Une comparabilité douteuse. Deux entreprises du même code d'activité, de même taille, peuvent avoir des profils de risque opposés — l'une dépendante de son dirigeant et de trois clients, l'autre organisée et diversifiée. Le multiple qui les sépare dépasse largement l'écart entre secteurs.

Des conditions invisibles. Un prix affiché ne dit rien du séquestre, du crédit-vendeur, de l'earn-out ni de la garantie consentie. Deux cessions au même multiple peuvent laisser au vendeur des montants nets très différents.

Comment l'utiliser malgré tout

  • En fourchette, jamais en point. Un comparable donne un ordre de grandeur, pas un prix.
  • En croisant avec les autres méthodes. L'écart avec un DCF ou un actif net réévalué est plus instructif que le chiffre lui-même.
  • En ajustant explicitement. Partir d'un multiple sectoriel, puis documenter chaque correction : taille, dépendance, récurrence, croissance. C'est cette justification qui tient en négociation, pas la référence de départ.

Questions fréquentes

Qu'est-ce que la méthode des comparables ?

Une approche qui valorise une entreprise en appliquant les multiples observés sur des transactions portant sur des sociétés similaires. Elle traduit ce que le marché paie réellement, plutôt que ce qu'un modèle théorique calcule.

Où trouver des transactions comparables ?

Sur les grandes opérations, dans les communiqués et les bases spécialisées. Sur les PME, nulle part de public : il faut s'appuyer sur des bases privées ou sur l'expérience d'un praticien du segment concerné.

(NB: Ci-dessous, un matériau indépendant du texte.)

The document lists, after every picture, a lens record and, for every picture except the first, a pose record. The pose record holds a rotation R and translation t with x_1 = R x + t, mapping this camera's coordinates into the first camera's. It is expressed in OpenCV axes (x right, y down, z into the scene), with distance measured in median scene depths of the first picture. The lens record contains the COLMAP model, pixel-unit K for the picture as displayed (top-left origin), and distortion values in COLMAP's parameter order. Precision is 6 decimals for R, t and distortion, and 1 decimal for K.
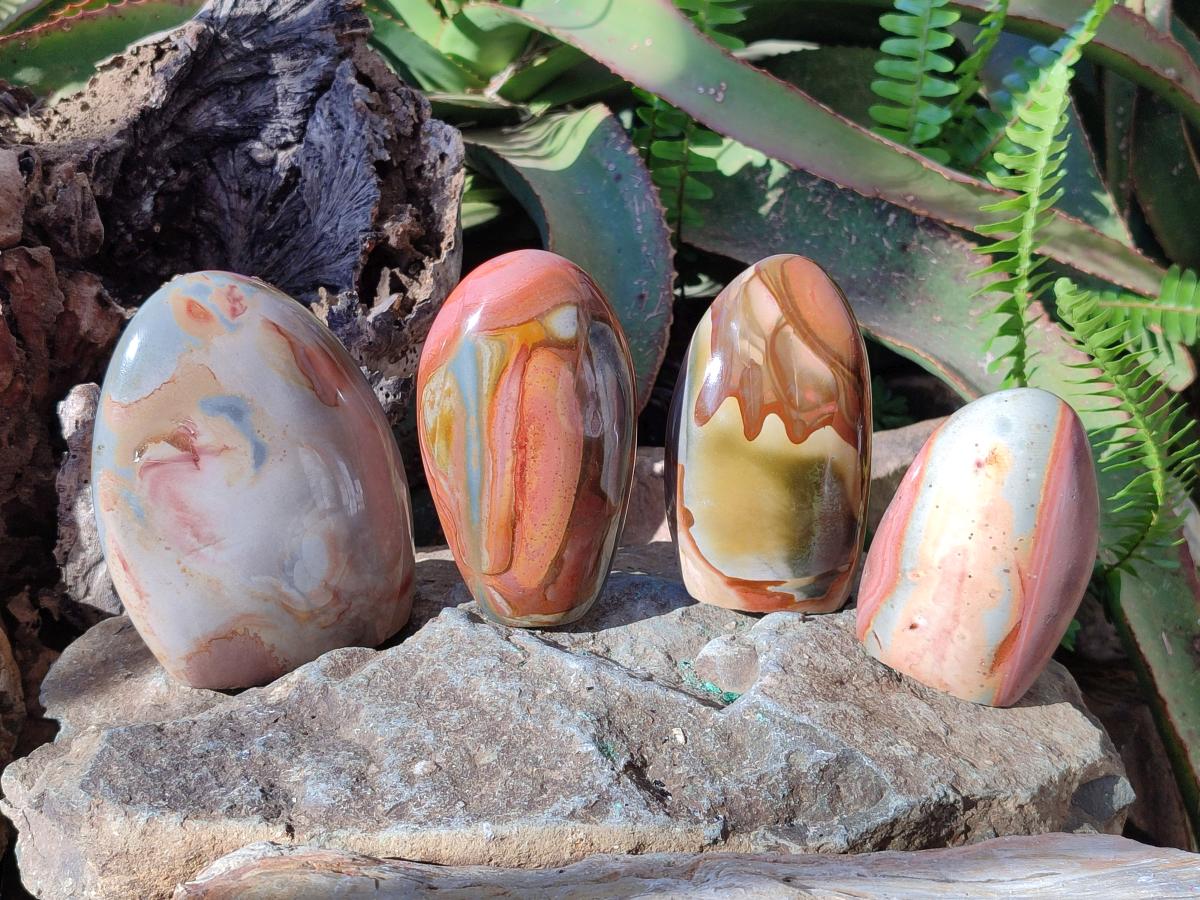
lens RADIAL K [[1881.9, 0, 600.0], [0, 1881.9, 450.0], [0, 0, 1]] dist [0.412208, -3.550784]
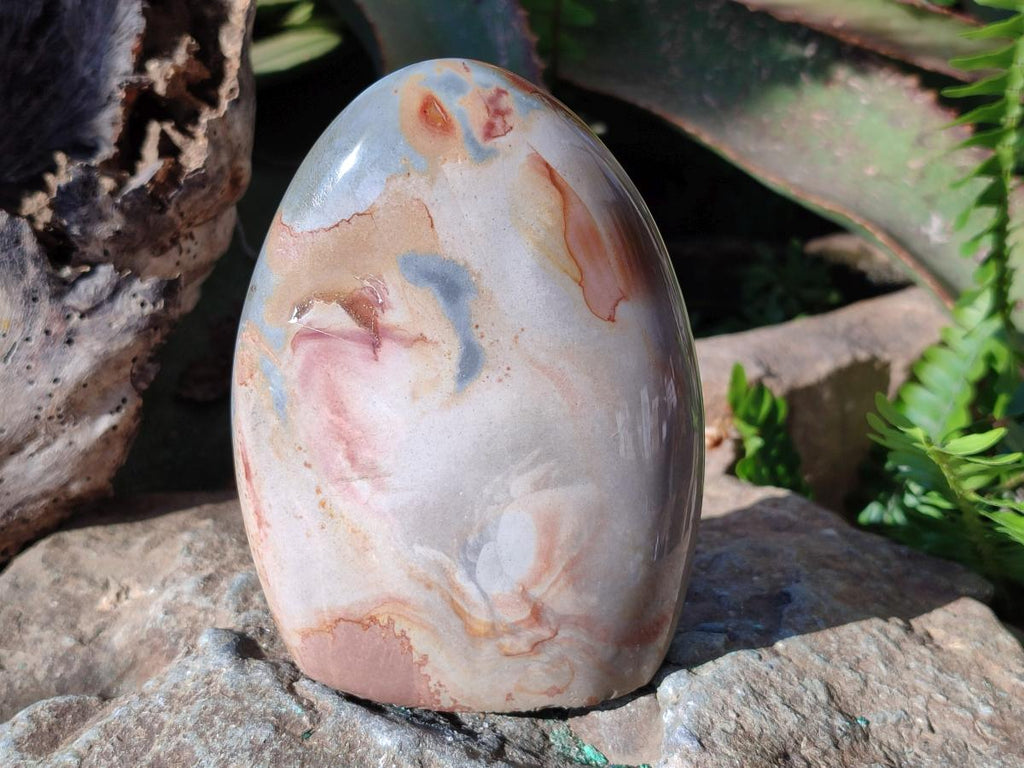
lens RADIAL K [[1517.0, 0, 512.0], [0, 1517.0, 384.0], [0, 0, 1]] dist [-0.010166, -0.068094]
pose [[0.999927, -0.012092, 0.000234, 0.027291], [0.012012, 0.995191, 0.097214, -0.051937], [-0.001409, -0.097204, 0.995263, 0.408660]]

Faut-il comparer sur l'EBITDA ou le chiffre d'affaires ?

Sur l'EBITDA, sauf secteurs à rentabilité structurellement faible ou volatile. Un multiple de chiffre d'affaires ignore la marge, donc la capacité à générer du cash.

Combien de comparables faut-il ?

Assez pour dégager une tendance, pas un seul. Un comparable isolé reflète surtout les circonstances particulières d'une opération — un acquéreur stratégique pressé, une vente contrainte.

Cette méthode suffit-elle à fixer un prix ?

Non. Elle donne le repère du marché ; le prix résulte de la négociation et du nombre d'acquéreurs en présence. Un dossier sérieux la croise systématiquement avec au moins une autre approche.

Les comparables boursiers sont-ils utilisables pour une PME ?

Avec beaucoup de prudence. Une société cotée est liquide, diversifiée, dotée d'une gouvernance et d'une information financière auditée. Une PME n'a rien de tout cela. Les multiples boursiers servent de plafond théorique, jamais de référence directe : ils s'appliquent après une décote de taille et une décote d'illiquidité souvent considérable.